§ **課題の指示**:
読解文の「JR鹿児島本線のとある駅で待」から「なって、面接は無事終了した。」までを、一字一句変えずに出力してください。

ドクター転職ショートストーリー

『災害医療への情熱』(下)

2008年02月15日 コンサルタントI

 JR鹿児島本線のとある駅で待ち合わせをしたが、既に11月初旬になっていた。K先生と最初に会った日の暑さが嘘のような爽やかな日だった。K先生から「歩いていきましょう」と誘われ、駅から徒歩20分ほどの道のりを雑談しながら向かった。
 病院に着くと、早速事務長が出てこられ、そのまま応接室へと案内された。
 事務長はK先生をご覧になって、「イメージしていた方と随分印象が違いますね」とおっしゃり、K先生も「よく言われます」との返事をされた。しばらくして院長が入室され、面接が始まった。
 大学医局のこと、勤務されてきた病院のこと、そして医療スキルなどの質問があったが、K先生は例の大きな声で答えられていた。最後に海外派遣のことでは、院長が様々な視点から深くお尋ねになって、面接は無事終了した。

§ **表示データ**:
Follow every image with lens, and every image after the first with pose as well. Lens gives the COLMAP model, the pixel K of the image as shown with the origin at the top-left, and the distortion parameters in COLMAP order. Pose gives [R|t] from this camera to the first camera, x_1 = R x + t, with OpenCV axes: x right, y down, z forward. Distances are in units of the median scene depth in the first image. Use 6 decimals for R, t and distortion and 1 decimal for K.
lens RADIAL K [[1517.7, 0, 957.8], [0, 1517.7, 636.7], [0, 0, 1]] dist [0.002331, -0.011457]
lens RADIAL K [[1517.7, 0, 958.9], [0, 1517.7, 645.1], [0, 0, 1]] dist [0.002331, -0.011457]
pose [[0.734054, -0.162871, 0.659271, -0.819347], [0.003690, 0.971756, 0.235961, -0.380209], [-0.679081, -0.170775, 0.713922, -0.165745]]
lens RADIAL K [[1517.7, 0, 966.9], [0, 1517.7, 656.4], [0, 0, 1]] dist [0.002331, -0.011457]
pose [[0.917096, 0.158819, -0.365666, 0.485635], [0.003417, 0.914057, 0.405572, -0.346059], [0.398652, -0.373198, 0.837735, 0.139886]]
* * *
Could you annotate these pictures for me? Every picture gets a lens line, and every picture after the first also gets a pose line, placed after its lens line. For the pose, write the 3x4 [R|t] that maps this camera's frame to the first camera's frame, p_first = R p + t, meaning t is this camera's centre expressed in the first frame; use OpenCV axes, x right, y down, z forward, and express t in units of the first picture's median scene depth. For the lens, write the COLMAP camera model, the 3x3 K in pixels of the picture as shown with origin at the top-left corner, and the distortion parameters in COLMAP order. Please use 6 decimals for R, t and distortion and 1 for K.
---
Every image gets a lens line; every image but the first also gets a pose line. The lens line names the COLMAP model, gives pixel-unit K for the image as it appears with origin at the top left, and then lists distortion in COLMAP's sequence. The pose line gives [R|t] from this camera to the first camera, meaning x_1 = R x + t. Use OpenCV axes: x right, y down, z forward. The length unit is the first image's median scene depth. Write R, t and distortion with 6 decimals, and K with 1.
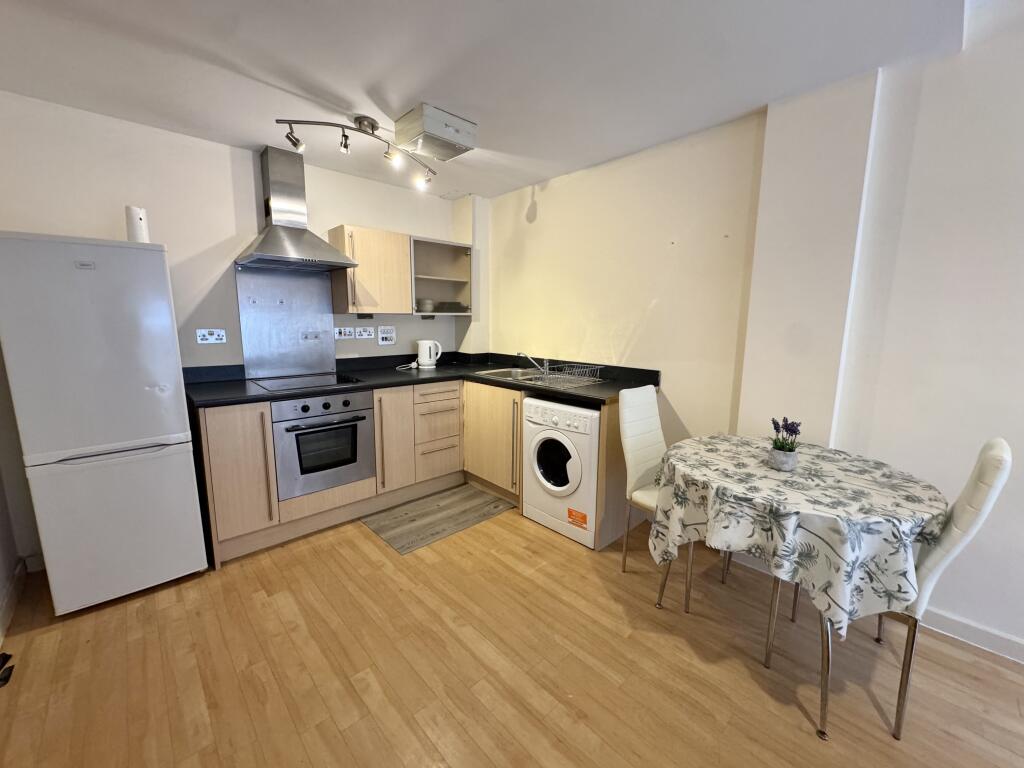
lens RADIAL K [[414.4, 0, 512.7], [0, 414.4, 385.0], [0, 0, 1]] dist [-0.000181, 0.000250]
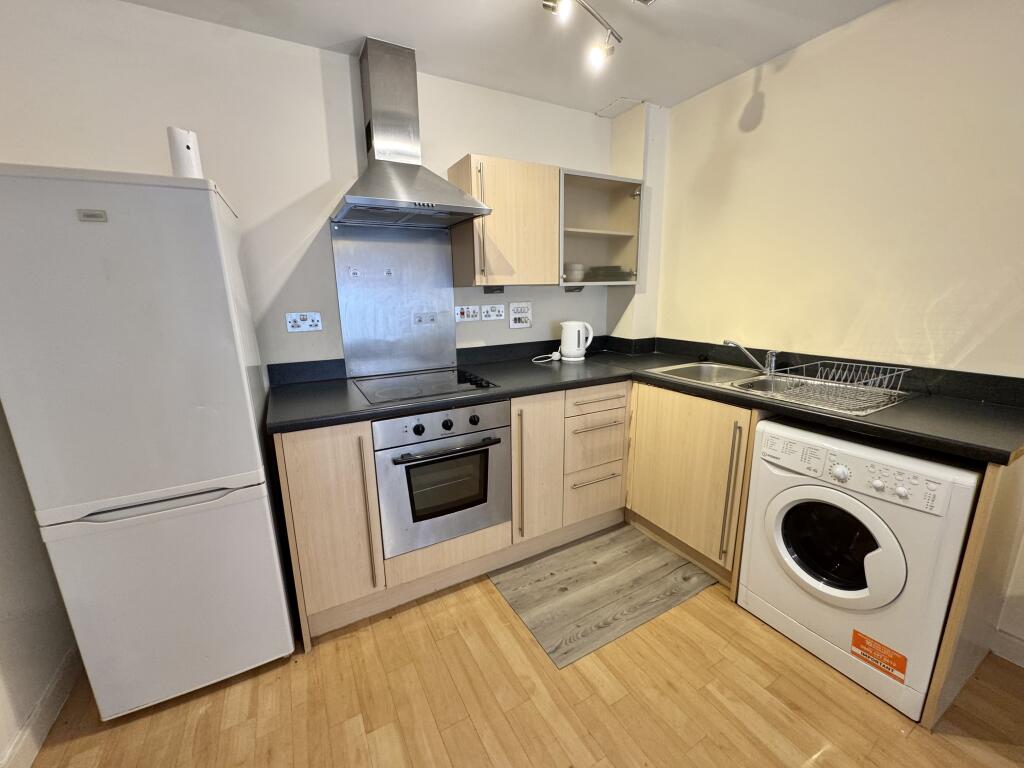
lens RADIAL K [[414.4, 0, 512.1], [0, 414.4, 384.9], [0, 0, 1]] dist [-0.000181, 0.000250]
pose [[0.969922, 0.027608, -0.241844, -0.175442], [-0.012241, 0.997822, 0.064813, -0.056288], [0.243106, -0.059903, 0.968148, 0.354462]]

§ **あなたの解答**:
JR鹿児島本線のとある駅で待ち合わせをしたが、既に11月初旬になっていた。K先生と最初に会った日の暑さが嘘のような爽やかな日だった。K先生から「歩いていきましょう」と誘われ、駅から徒歩20分ほどの道のりを雑談しながら向かった。
 病院に着くと、早速事務長が出てこられ、そのまま応接室へと案内された。
 事務長はK先生をご覧になって、「イメージしていた方と随分印象が違いますね」とおっしゃり、K先生も「よく言われます」との返事をされた。しばらくして院長が入室され、面接が始まった。
 大学医局のこと、勤務されてきた病院のこと、そして医療スキルなどの質問があったが、K先生は例の大きな声で答えられていた。最後に海外派遣のことでは、院長が様々な視点から深くお尋ねになって、面接は無事終了した。